> Assignment
The answer must consist of every line in the data that contains "reveals".

(Stored items)
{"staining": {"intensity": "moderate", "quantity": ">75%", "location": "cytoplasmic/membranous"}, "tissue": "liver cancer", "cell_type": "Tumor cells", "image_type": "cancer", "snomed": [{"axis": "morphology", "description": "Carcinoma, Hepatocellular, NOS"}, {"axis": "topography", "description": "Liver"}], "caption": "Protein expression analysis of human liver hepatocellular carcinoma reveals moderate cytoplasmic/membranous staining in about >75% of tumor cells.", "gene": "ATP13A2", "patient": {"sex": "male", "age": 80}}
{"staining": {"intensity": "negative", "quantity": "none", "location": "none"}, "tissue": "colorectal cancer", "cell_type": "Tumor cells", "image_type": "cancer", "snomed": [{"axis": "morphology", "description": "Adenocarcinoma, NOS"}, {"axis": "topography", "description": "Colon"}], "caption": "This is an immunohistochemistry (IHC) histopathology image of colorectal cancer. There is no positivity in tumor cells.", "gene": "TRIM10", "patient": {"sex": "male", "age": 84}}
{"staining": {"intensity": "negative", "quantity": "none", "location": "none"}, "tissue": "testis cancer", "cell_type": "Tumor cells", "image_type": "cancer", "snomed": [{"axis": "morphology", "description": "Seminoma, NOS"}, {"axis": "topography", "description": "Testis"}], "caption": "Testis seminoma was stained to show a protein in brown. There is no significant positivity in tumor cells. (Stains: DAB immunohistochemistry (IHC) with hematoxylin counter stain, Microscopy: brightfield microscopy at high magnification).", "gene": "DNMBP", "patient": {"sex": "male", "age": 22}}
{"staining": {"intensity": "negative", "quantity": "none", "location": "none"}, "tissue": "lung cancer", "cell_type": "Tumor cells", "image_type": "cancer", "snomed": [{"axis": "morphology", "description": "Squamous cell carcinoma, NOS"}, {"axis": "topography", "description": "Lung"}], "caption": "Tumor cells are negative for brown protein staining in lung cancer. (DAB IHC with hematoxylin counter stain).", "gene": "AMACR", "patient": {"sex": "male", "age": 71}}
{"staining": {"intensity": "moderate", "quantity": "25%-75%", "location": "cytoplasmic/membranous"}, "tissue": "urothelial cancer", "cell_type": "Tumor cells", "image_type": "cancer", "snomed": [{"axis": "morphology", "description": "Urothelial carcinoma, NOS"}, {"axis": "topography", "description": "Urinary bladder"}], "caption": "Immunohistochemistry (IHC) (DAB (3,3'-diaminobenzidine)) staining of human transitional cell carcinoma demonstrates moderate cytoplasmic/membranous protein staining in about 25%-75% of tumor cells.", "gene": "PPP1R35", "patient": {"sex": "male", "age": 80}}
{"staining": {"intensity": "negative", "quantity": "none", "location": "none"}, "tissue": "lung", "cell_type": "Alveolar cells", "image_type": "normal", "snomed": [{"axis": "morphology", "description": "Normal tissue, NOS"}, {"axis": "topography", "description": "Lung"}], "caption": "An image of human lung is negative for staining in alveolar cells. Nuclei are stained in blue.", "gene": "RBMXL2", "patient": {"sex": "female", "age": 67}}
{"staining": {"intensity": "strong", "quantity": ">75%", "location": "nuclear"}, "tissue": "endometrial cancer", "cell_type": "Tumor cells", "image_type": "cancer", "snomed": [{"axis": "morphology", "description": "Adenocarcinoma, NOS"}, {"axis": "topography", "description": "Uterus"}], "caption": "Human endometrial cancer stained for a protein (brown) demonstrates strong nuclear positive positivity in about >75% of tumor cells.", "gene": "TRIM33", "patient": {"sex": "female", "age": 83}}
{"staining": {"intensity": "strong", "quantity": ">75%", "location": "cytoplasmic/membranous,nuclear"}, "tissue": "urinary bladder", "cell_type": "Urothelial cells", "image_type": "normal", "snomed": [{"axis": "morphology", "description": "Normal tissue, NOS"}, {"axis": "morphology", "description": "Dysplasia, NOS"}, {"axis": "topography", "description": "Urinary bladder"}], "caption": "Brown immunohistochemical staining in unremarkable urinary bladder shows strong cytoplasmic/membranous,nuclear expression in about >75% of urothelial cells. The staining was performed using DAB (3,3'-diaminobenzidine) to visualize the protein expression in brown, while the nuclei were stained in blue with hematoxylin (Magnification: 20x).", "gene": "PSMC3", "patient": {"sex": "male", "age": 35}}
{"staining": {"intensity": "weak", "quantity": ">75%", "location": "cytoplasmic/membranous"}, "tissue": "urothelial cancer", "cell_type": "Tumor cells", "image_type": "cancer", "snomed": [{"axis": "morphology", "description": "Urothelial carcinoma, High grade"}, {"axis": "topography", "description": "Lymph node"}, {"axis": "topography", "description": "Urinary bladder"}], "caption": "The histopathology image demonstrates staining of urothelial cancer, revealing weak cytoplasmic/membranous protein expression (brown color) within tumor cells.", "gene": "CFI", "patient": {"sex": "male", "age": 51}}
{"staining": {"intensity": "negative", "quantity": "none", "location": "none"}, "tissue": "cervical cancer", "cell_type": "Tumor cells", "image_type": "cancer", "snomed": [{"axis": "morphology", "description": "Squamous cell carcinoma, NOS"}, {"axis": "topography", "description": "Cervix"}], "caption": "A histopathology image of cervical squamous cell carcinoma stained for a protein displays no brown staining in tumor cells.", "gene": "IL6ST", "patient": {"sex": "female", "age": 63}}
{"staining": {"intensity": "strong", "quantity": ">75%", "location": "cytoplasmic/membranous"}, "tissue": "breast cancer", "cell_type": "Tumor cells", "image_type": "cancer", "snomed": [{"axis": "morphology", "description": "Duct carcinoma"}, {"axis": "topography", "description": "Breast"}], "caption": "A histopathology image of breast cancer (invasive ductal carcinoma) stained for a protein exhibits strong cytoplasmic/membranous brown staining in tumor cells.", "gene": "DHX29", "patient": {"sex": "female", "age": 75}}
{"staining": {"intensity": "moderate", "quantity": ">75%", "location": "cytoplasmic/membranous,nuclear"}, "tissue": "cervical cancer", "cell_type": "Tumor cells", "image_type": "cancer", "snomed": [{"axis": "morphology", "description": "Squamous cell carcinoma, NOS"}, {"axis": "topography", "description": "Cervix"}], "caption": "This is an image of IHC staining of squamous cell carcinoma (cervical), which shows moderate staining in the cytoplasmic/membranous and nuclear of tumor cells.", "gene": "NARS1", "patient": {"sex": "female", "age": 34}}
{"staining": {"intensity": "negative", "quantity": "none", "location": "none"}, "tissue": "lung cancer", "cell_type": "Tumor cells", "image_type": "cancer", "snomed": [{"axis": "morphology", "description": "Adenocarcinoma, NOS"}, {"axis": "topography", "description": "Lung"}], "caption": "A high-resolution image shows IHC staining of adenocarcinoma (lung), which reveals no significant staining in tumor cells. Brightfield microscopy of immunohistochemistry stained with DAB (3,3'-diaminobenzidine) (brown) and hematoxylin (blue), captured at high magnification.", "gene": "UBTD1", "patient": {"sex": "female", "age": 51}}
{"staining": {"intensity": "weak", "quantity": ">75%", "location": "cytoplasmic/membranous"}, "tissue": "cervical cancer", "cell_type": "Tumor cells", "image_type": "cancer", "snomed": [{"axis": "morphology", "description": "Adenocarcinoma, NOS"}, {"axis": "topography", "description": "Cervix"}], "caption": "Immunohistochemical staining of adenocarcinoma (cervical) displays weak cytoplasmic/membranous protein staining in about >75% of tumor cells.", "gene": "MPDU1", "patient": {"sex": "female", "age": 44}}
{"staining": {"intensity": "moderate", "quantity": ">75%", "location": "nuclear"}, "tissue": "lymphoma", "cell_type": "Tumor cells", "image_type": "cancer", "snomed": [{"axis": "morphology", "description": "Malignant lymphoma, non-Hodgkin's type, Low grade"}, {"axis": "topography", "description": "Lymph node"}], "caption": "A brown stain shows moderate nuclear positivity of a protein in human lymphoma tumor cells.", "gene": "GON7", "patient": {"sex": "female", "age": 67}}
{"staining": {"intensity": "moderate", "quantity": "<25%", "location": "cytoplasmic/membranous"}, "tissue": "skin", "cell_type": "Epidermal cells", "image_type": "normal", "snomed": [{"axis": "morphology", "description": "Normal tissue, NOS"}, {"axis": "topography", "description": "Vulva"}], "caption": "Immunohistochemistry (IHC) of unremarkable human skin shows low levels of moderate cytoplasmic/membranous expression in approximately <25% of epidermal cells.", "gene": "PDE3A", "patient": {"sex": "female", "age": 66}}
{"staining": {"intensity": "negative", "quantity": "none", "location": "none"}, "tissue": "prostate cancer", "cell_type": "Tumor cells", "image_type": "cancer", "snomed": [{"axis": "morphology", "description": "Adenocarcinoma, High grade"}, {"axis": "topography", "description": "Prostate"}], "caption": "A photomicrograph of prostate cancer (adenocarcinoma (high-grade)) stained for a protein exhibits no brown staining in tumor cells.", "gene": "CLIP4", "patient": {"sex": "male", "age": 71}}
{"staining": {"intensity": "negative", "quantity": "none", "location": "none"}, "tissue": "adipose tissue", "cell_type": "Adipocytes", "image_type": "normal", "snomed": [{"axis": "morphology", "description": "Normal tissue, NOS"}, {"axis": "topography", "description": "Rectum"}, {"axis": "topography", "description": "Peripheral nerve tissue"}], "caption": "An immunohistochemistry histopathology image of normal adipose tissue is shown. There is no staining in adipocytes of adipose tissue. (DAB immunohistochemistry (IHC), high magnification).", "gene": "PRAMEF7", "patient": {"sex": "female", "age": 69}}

> Solution for this problem
{"staining": {"intensity": "moderate", "quantity": ">75%", "location": "cytoplasmic/membranous"}, "tissue": "liver cancer", "cell_type": "Tumor cells", "image_type": "cancer", "snomed": [{"axis": "morphology", "description": "Carcinoma, Hepatocellular, NOS"}, {"axis": "topography", "description": "Liver"}], "caption": "Protein expression analysis of human liver hepatocellular carcinoma reveals moderate cytoplasmic/membranous staining in about >75% of tumor cells.", "gene": "ATP13A2", "patient": {"sex": "male", "age": 80}}
{"staining": {"intensity": "negative", "quantity": "none", "location": "none"}, "tissue": "lung cancer", "cell_type": "Tumor cells", "image_type": "cancer", "snomed": [{"axis": "morphology", "description": "Adenocarcinoma, NOS"}, {"axis": "topography", "description": "Lung"}], "caption": "A high-resolution image shows IHC staining of adenocarcinoma (lung), which reveals no significant staining in tumor cells. Brightfield microscopy of immunohistochemistry stained with DAB (3,3'-diaminobenzidine) (brown) and hematoxylin (blue), captured at high magnification.", "gene": "UBTD1", "patient": {"sex": "female", "age": 51}}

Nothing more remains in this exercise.